### ACTION ITEM
Every line below that holds the string "each" must be copied.

[Dataset items]
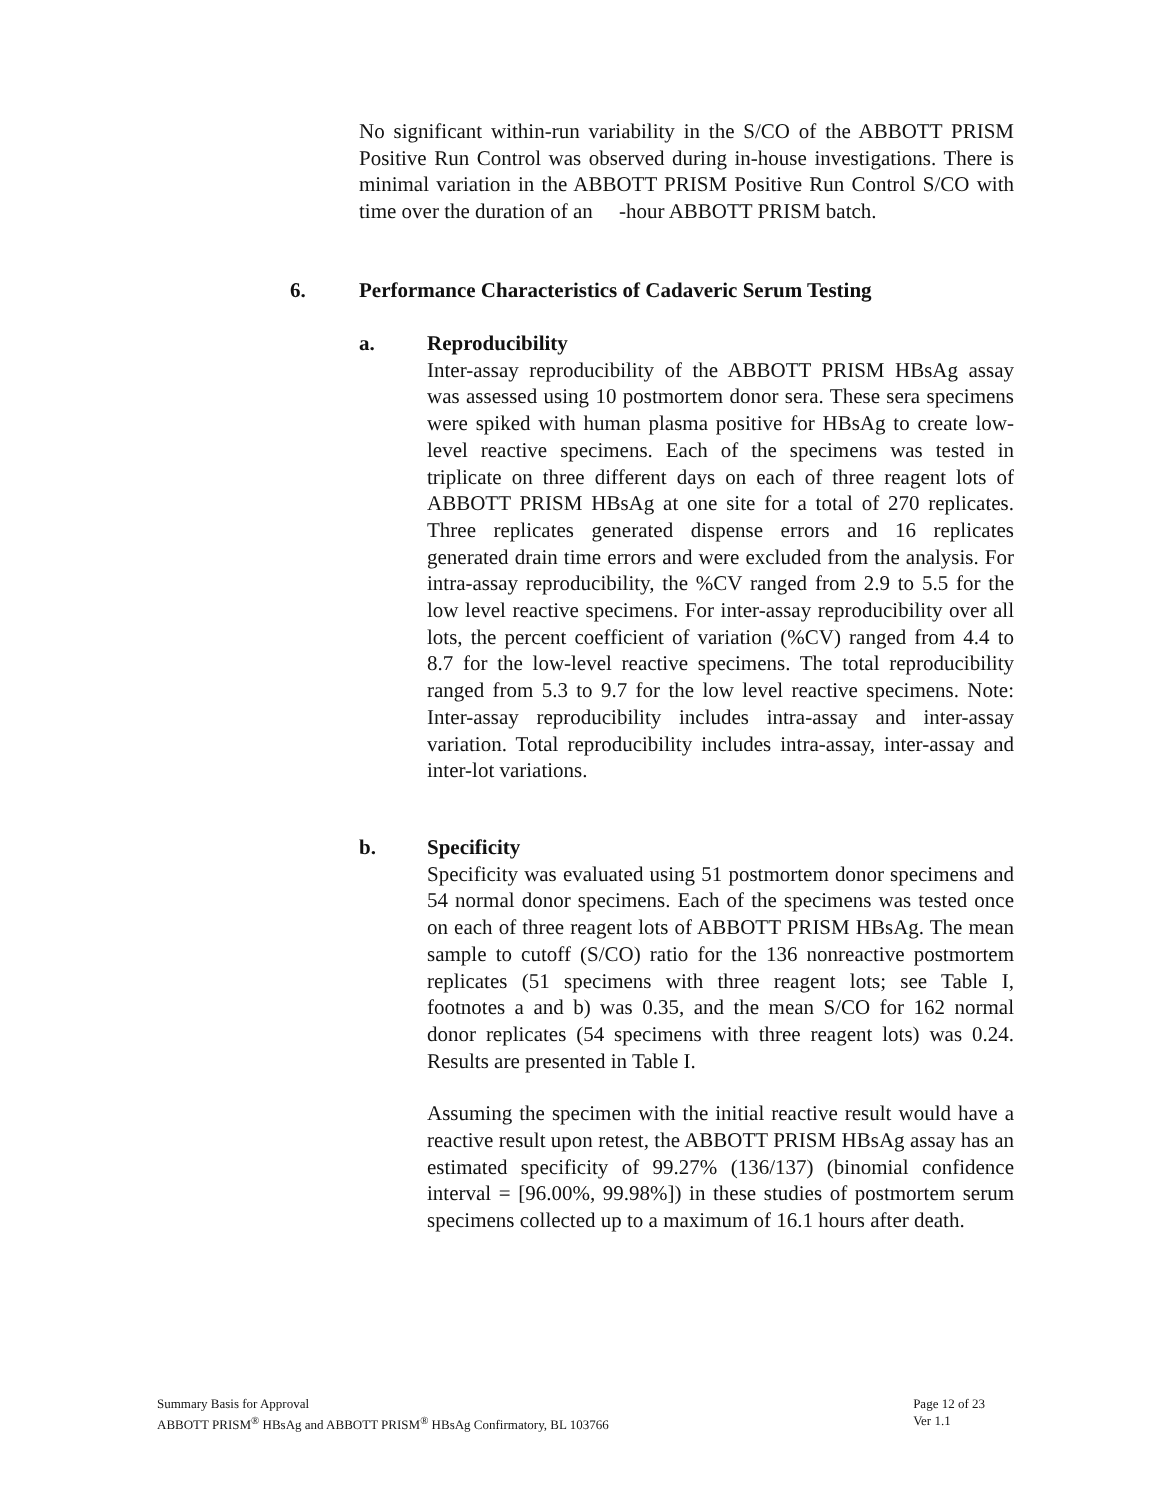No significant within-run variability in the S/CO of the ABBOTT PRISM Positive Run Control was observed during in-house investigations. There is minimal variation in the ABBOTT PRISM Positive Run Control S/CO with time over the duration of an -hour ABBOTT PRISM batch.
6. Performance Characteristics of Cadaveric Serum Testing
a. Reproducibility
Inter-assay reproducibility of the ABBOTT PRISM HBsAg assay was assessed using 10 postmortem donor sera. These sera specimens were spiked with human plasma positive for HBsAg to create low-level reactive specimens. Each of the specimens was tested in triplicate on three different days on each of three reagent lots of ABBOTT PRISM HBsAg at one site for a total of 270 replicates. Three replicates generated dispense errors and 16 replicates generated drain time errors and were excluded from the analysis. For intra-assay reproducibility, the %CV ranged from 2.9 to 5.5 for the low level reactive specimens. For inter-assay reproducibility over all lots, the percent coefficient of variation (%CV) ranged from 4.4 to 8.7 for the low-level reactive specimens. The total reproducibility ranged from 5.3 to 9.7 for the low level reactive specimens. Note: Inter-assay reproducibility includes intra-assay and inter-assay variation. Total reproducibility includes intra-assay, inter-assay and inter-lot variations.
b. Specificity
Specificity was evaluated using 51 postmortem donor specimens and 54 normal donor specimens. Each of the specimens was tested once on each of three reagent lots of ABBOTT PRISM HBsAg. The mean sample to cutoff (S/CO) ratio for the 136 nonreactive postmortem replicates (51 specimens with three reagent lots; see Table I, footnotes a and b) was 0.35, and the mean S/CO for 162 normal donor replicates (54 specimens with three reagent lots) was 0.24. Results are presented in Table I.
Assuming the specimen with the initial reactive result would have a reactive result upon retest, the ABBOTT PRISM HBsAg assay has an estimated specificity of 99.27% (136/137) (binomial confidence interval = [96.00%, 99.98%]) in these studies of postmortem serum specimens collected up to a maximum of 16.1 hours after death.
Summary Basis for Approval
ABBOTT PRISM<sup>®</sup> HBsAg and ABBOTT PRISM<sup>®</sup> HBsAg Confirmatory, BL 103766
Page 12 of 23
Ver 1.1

### OUTPUT FOR THIS EXERCISE
Inter-assay reproducibility of the ABBOTT PRISM HBsAg assay was assessed using 10 postmortem donor sera. These sera specimens were spiked with human plasma positive for HBsAg to create low-level reactive specimens. Each of the specimens was tested in triplicate on three different days on each of three reagent lots of ABBOTT PRISM HBsAg at one site for a total of 270 replicates. Three replicates generated dispense errors and 16 replicates generated drain time errors and were excluded from the analysis. For intra-assay reproducibility, the %CV ranged from 2.9 to 5.5 for the low level reactive specimens. For inter-assay reproducibility over all lots, the percent coefficient of variation (%CV) ranged from 4.4 to 8.7 for the low-level reactive specimens. The total reproducibility ranged from 5.3 to 9.7 for the low level reactive specimens. Note: Inter-assay reproducibility includes intra-assay and inter-assay variation. Total reproducibility includes intra-assay, inter-assay and inter-lot variations.
Specificity was evaluated using 51 postmortem donor specimens and 54 normal donor specimens. Each of the specimens was tested once on each of three reagent lots of ABBOTT PRISM HBsAg. The mean sample to cutoff (S/CO) ratio for the 136 nonreactive postmortem replicates (51 specimens with three reagent lots; see Table I, footnotes a and b) was 0.35, and the mean S/CO for 162 normal donor replicates (54 specimens with three reagent lots) was 0.24. Results are presented in Table I.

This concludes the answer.